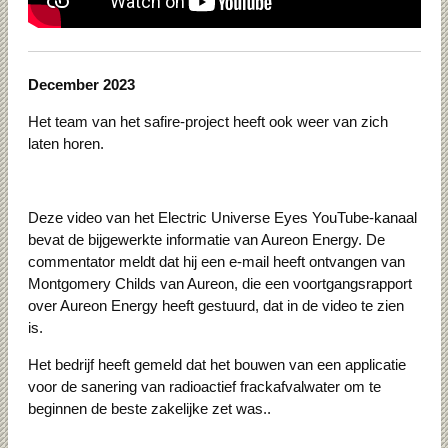
December 2023
Het team van het safire-project heeft ook weer van zich
laten horen.
Deze video van het Electric Universe Eyes YouTube-kanaal
bevat de bijgewerkte informatie van Aureon Energy.
De
commentator meldt dat hij een e-mail heeft ontvangen van
Montgomery Childs van Aureon, die een voortgangsrapport
over Aureon Energy heeft gestuurd, dat in de video te zien
is.
Het bedrijf heeft gemeld dat het bouwen van een applicatie
voor de sanering van radioactief frackafvalwater om te
beginnen de beste zakelijke zet was..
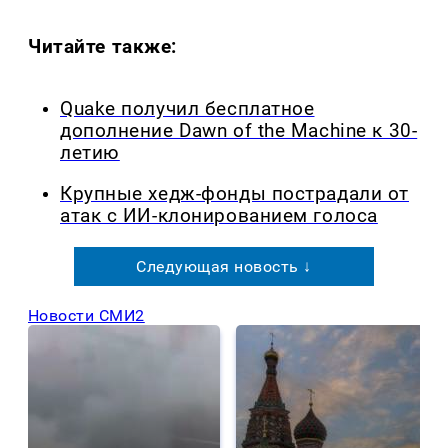
Читайте также:
Quake получил бесплатное
дополнение Dawn of the Machine к 30-
летию
Крупные хедж-фонды пострадали от
атак с ИИ-клонированием голоса
Следующая новость ↓
Новости СМИ2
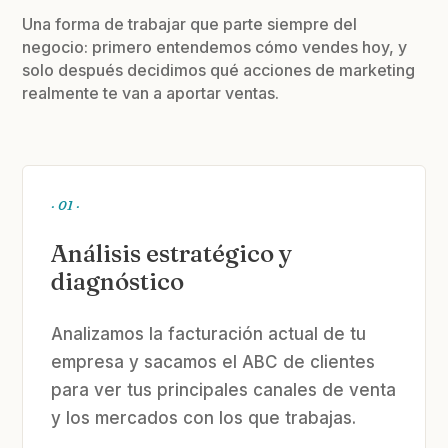
Una forma de trabajar que parte siempre del
negocio: primero entendemos cómo vendes hoy, y
solo después decidimos qué acciones de marketing
realmente te van a aportar ventas.
· 01 ·
Análisis estratégico y
diagnóstico
Analizamos la facturación actual de tu
empresa y sacamos el ABC de clientes
para ver tus principales canales de venta
y los mercados con los que trabajas.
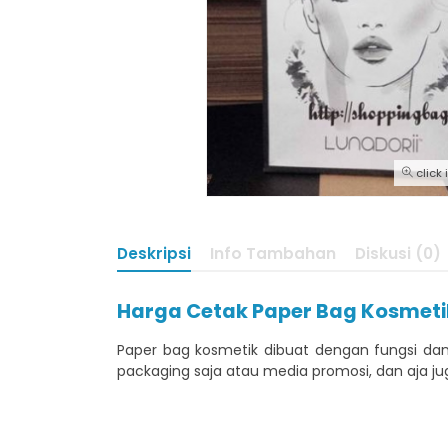
click
Deskripsi
Info Tambahan
Diskusi (0)
Harga Cetak Paper Bag Kosmeti
Paper bag kosmetik dibuat dengan fungsi 
packaging saja atau media promosi, dan aja j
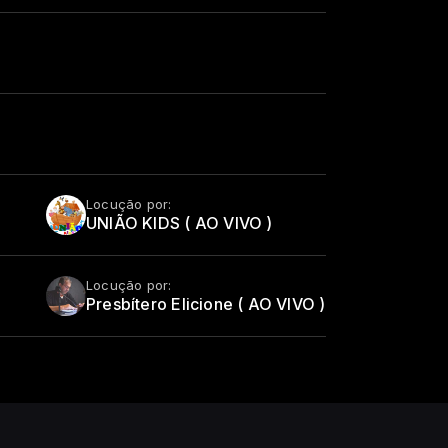
Locução por:
UNIÃO KIDS ( AO VIVO )
Locução por:
Presbítero Elicione ( AO VIVO )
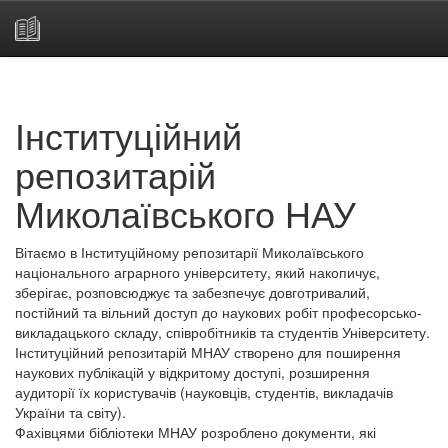
Skip
navigation
Інституційний
репозитарій
Миколаївського НАУ
Вітаємо в Інституційному репозитарії Миколаївського
національного аграрного університету, який накопичує,
зберігає, розповсюджує та забезпечує довготривалий,
постійний та вільний доступ до наукових робіт професорсько-
викладацького складу, співробітників та студентів Університету.
Інституційний репозитарій МНАУ створено для поширення
наукових публікацій у відкритому доступі, розширення
аудиторії їх користувачів (науковців, студентів, викладачів
України та світу).
Фахівцями бібліотеки МНАУ розроблено документи, які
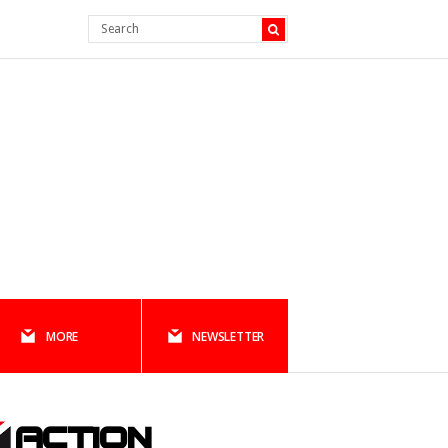
MORE
NEWSLETTER
ACTION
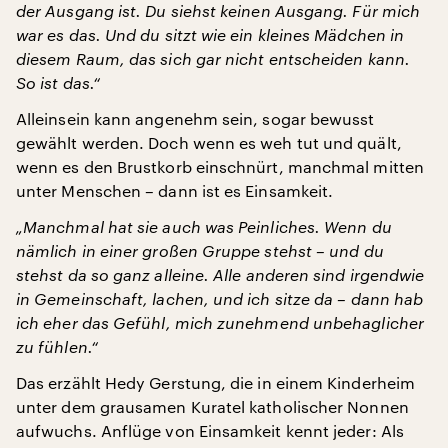
der Ausgang ist. Du siehst keinen Ausgang. Für mich
war es das. Und du sitzt wie ein kleines Mädchen in
diesem Raum, das sich gar nicht entscheiden kann.
So ist das.“
Alleinsein kann angenehm sein, sogar bewusst
gewählt werden. Doch wenn es weh tut und quält,
wenn es den Brustkorb einschnürt, manchmal mitten
unter Menschen – dann ist es Einsamkeit.
„Manchmal hat sie auch was Peinliches. Wenn du
nämlich in einer großen Gruppe stehst – und du
stehst da so ganz alleine. Alle anderen sind irgendwie
in Gemeinschaft, lachen, und ich sitze da – dann hab
ich eher das Gefühl, mich zunehmend unbehaglicher
zu fühlen.“
Das erzählt Hedy Gerstung, die in einem Kinderheim
unter dem grausamen Kuratel katholischer Nonnen
aufwuchs. Anflüge von Einsamkeit kennt jeder: Als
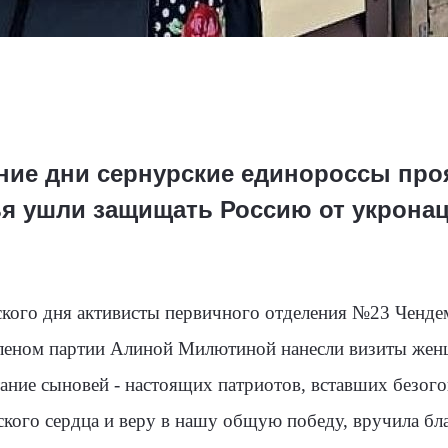
дние дни сернурские единороссы про
я ушли защищать Россию от укрона
ого дня активисты первичного отделения №23 Чендем
 членом партии Алиной Милютиной нанесли визиты жен
тание сыновей - настоящих патриотов, вставших безог
кого сердца и веру в нашу общую победу, вручила бла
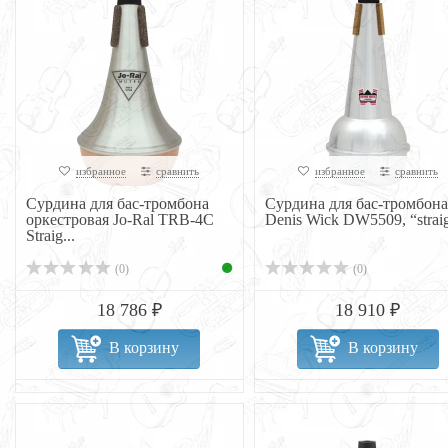
избранное
сравнить
избранное
сравнить
Сурдина для бас-тромбона
Сурдина для бас-тромбона
оркестровая Jo-Ral TRB-4C
Denis Wick DW5509, “strai
Straig...
(0)
(0)
18 786 ₽
18 910 ₽
В корзину
В корзину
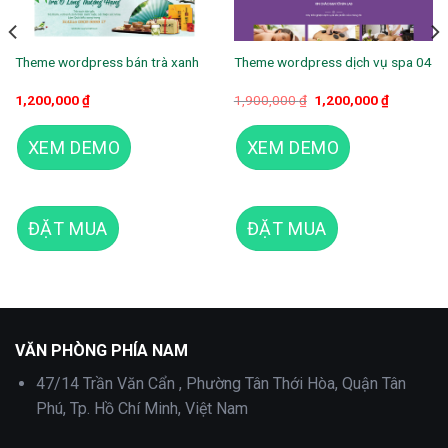
Theme wordpress bán trà xanh
Theme wordpress dịch vụ spa 04
Giá
Giá
1,200,000
₫
1,900,000
₫
1,200,000
₫
gốc
hiện
là:
tại
1,900,000 ₫.
là:
XEM DEMO
XEM DEMO
1,200,000
ĐẶT MUA
ĐẶT MUA
Theme wordpress spa 06
VĂN PHÒNG PHÍA NAM
47/14 Trần Văn Cẩn , Phường Tân Thới Hòa, Quận Tân
Phú, Tp. Hồ Chí Minh, Việt Nam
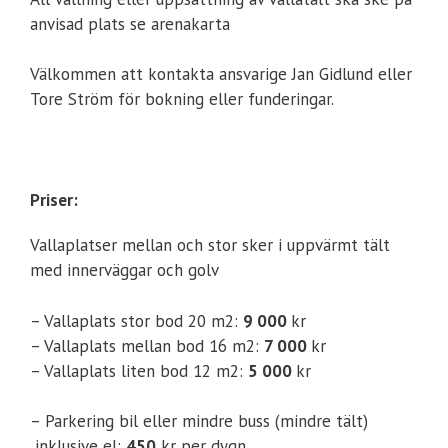
anvisad plats se arenakarta
Välkommen att kontakta ansvarige Jan Gidlund eller
Tore Ström för bokning eller funderingar.
Priser:
Vallaplatser mellan och stor sker i uppvärmt tält
med innerväggar och golv
– Vallaplats stor bod 20 m2:
9 000
kr
– Vallaplats mellan bod 16 m2:
7 000
kr
– Vallaplats liten bod 12 m2:
5 000
kr
– Parkering bil eller mindre buss (mindre tält)
inklusive el:
450
kr per dygn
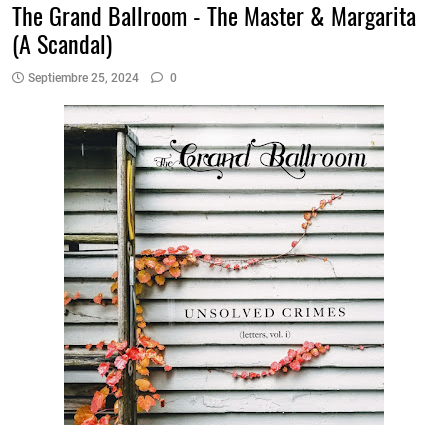
The Grand Ballroom - The Master & Margarita
(A Scandal)
Septiembre 25, 2024
0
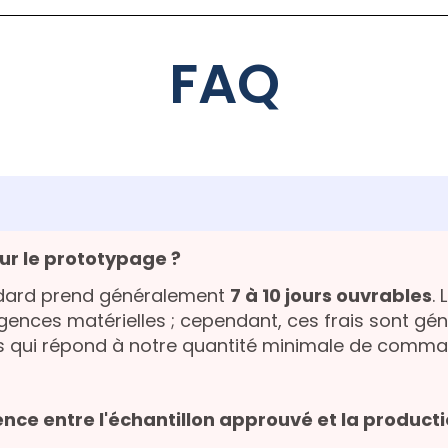
FAQ
our le prototypage ?
ndard prend généralement
7 à 10 jours ouvrables
.
igences matérielles ; cependant, ces frais sont g
s qui répond à notre quantité minimale de comm
ce entre l'échantillon approuvé et la product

___

- [INSTRUCTION] Leaving every picture aside, reproduce exactly the lines above from the one with "UNIÃO KIDS ( AO VIVO )" up to and including the one with "я ушли защищать Россию от укрона", and no others.

- [TASK OUTPUT]
UNIÃO KIDS ( AO VIVO )
Locução por:
Presbítero Elicione ( AO VIVO )
Skip
navigation
Інституційний
репозитарій
Миколаївського НАУ
Вітаємо в Інституційному репозитарії Миколаївського
національного аграрного університету, який накопичує,
зберігає, розповсюджує та забезпечує довготривалий,
постійний та вільний доступ до наукових робіт професорсько-
викладацького складу, співробітників та студентів Університету.
Інституційний репозитарій МНАУ створено для поширення
наукових публікацій у відкритому доступі, розширення
аудиторії їх користувачів (науковців, студентів, викладачів
України та світу).
Фахівцями бібліотеки МНАУ розроблено документи, які
MORE
NEWSLETTER
ACTION
der Ausgang ist. Du siehst keinen Ausgang. Für mich
war es das. Und du sitzt wie ein kleines Mädchen in
diesem Raum, das sich gar nicht entscheiden kann.
So ist das.“
Alleinsein kann angenehm sein, sogar bewusst
gewählt werden. Doch wenn es weh tut und quält,
wenn es den Brustkorb einschnürt, manchmal mitten
unter Menschen – dann ist es Einsamkeit.
„Manchmal hat sie auch was Peinliches. Wenn du
nämlich in einer großen Gruppe stehst – und du
stehst da so ganz alleine. Alle anderen sind irgendwie
in Gemeinschaft, lachen, und ich sitze da – dann hab
ich eher das Gefühl, mich zunehmend unbehaglicher
zu fühlen.“
Das erzählt Hedy Gerstung, die in einem Kinderheim
unter dem grausamen Kuratel katholischer Nonnen
aufwuchs. Anflüge von Einsamkeit kennt jeder: Als
дние дни сернурские единороссы про
я ушли защищать Россию от укрона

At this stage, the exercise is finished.